● WHAT YOU NEED TO DO:
(1) In the protein supplementation post, what average protein intake did the second group of 30 infants receive?
(2) Copy from the protein supplementation post the passage starting with "The results of" and going on through "in these patients.".
(3) Translate this sentence from the protein supplementation post into Spanish: "What this study suggests though is that there comes a point where more protein does not equal more growth."

● DOCUMENT EXCERPT:
This past month Maas C et al published an interesting trial on protein supplementation entitled Effect of Increased Enteral Protein Intake on Growth in Human Milk-Fed Preterm Infants: A Randomized Clinical Trial.  This modern day study had an interesting question to answer.  How would growth compare if infants who were fed human milk were supplemented with one of three protein contents based on current recommendations.  The first group of 30 infants all < 32 weeks received standard protein intake of 3.5 g/kg/d while the second group of 30 were given an average intake of 4.1 g/kg/d.  The second group of 30 were divided though into an empiric group in which the protein content of maternal or donor milk was assumed to be a standard amount while the second 15 had their protein additive customized based on an analysis of the human milk being provided.  Whether the higher intake group was estimated or customized resulted in no difference in protein intake on average although variability between infants in actual intake was reduced. Importantly, energy intake was no different between the high and low groups so if any difference in growth was found it would presumably be related to the added protein.

Does it make a difference?

The results of this study failed to show any benefit to head circumference, length or weight between the two groups.  The authors in their discussion postulate that there is a ceiling effect when it comes to protein and I would tend to agree.  There is no question that if one removes protein from the diet an infant cannot grow as they would begin to break down muscle to survive.  At some point the minimum threshold is met and as one increases protein and energy intake desired growth rates ensue.  What this study suggests though is that there comes a point where more protein does not equal more growth.  It is possible to increase energy intakes further as well but then we run the risk of increasing adiposity in these patients.

I suppose it would be a good time to express what I am not saying!  Protein is needed for the growing preterm infant so I am not jumping on the bandwagon of suggesting that we should question the use of protein fortification.  I believe though that the “ceiling” for protein use lies somewhere between 3.5 – 4 g/kg/d of protein intake.  We don’t really know if it is at 3.5, 3.7, 3.8 or 3.9 but it likely is sitting somewhere in those numbers.  It seems reasonable to me to aim for this range but follow urea (something outside of renal failure I have personally not paid much attention to).  If the urea begins rising at a higher protein intake approaching 4 g/kg/d perhaps that is the bodies way of saying enough!

Lastly this study also raises a question in my mind about the utility of milk analyzers.  At least for protein content knowing precisely how much is in breastmilk may not be that important in the end.  Then again that raises the whole question of the accuracy of such devices but I imagine that could be the source of a post for another day.

● DATASET ENTRIES:

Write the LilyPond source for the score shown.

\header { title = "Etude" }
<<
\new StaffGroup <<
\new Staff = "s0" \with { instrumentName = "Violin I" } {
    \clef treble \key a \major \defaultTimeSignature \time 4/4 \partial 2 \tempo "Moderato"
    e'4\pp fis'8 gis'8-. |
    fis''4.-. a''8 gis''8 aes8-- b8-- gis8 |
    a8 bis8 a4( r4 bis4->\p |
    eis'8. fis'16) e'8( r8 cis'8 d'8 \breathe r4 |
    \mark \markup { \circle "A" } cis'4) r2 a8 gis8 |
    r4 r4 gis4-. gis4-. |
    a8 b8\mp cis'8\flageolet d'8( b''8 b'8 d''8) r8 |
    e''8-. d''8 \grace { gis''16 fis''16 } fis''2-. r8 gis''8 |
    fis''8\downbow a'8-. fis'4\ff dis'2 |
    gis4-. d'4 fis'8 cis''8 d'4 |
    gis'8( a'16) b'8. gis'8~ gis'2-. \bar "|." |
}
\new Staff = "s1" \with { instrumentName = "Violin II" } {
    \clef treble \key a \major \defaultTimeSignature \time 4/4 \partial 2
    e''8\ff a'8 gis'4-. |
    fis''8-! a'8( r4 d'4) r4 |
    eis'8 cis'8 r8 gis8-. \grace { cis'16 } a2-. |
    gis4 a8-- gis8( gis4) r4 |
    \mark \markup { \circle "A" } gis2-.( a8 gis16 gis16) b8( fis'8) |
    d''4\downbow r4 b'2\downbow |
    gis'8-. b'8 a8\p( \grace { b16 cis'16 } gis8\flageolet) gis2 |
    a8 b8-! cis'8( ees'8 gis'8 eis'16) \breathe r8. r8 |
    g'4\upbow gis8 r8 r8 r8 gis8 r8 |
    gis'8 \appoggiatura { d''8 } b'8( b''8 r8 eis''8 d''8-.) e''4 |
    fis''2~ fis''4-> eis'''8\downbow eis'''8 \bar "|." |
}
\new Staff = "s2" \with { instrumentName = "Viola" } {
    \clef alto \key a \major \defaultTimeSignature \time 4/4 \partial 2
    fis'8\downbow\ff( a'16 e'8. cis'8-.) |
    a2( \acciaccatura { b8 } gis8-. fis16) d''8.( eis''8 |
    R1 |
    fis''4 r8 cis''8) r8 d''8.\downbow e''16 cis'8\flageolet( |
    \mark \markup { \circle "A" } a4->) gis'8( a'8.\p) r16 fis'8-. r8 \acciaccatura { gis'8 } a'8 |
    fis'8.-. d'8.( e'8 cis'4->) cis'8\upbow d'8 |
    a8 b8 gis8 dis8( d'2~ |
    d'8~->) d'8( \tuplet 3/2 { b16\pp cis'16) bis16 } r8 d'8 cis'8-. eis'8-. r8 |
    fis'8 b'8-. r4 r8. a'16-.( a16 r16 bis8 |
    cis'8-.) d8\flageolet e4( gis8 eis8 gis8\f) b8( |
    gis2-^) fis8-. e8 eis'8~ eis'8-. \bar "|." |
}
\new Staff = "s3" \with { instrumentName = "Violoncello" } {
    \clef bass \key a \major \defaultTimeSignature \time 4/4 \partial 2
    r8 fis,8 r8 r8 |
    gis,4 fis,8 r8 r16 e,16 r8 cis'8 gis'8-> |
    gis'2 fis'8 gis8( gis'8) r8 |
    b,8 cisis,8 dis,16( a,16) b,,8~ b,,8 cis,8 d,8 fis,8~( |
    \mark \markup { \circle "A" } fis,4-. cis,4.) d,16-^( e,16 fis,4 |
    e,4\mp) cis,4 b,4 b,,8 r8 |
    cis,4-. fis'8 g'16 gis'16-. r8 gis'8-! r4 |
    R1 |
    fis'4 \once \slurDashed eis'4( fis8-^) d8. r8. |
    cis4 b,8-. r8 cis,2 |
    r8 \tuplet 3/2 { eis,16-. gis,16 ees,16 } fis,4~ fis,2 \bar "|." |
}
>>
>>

● ANSWERS IN ORDER:
(1) An average of 4.1 g/kg/d.

(2)
The results of this study failed to show any benefit to head circumference, length or weight between the two groups.  The authors in their discussion postulate that there is a ceiling effect when it comes to protein and I would tend to agree.  There is no question that if one removes protein from the diet an infant cannot grow as they would begin to break down muscle to survive.  At some point the minimum threshold is met and as one increases protein and energy intake desired growth rates ensue.  What this study suggests though is that there comes a point where more protein does not equal more growth.  It is possible to increase energy intakes further as well but then we run the risk of increasing adiposity in these patients.

(3) Lo que este estudio sugiere, sin embargo, es que llega un punto en el que más proteína no equivale a más crecimiento.